_Supplied records_
* * * * *

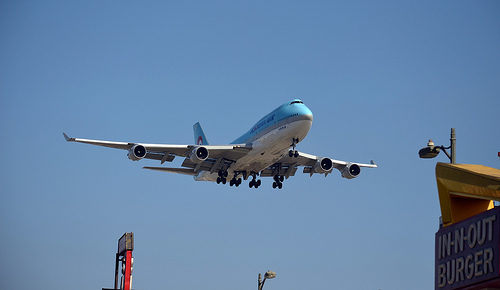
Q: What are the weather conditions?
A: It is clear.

* * * * *

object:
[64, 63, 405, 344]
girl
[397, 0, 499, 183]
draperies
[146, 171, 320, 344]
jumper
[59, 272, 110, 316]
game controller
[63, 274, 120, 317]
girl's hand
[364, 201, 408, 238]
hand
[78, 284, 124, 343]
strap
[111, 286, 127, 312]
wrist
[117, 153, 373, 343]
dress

* * * * *

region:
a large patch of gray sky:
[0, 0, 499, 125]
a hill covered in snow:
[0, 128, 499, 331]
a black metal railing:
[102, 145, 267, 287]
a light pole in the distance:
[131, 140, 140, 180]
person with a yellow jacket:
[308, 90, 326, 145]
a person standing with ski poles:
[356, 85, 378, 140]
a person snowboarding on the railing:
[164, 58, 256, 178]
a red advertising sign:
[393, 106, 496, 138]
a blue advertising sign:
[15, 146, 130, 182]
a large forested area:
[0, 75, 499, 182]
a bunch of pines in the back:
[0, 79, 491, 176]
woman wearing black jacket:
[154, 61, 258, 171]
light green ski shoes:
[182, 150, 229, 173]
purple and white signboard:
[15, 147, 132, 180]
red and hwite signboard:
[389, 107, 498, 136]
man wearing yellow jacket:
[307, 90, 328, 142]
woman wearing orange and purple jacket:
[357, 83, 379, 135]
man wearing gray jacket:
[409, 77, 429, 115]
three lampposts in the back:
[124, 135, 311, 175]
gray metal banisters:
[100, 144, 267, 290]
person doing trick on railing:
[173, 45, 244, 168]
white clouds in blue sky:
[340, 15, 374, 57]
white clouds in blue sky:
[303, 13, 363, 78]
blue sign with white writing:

* * * * *

_What to do_
Report every line in the material above that contains the string "large", copying each line in full. Matching is case-sensitive.

_Result for this exercise_
a large patch of gray sky:
a large forested area:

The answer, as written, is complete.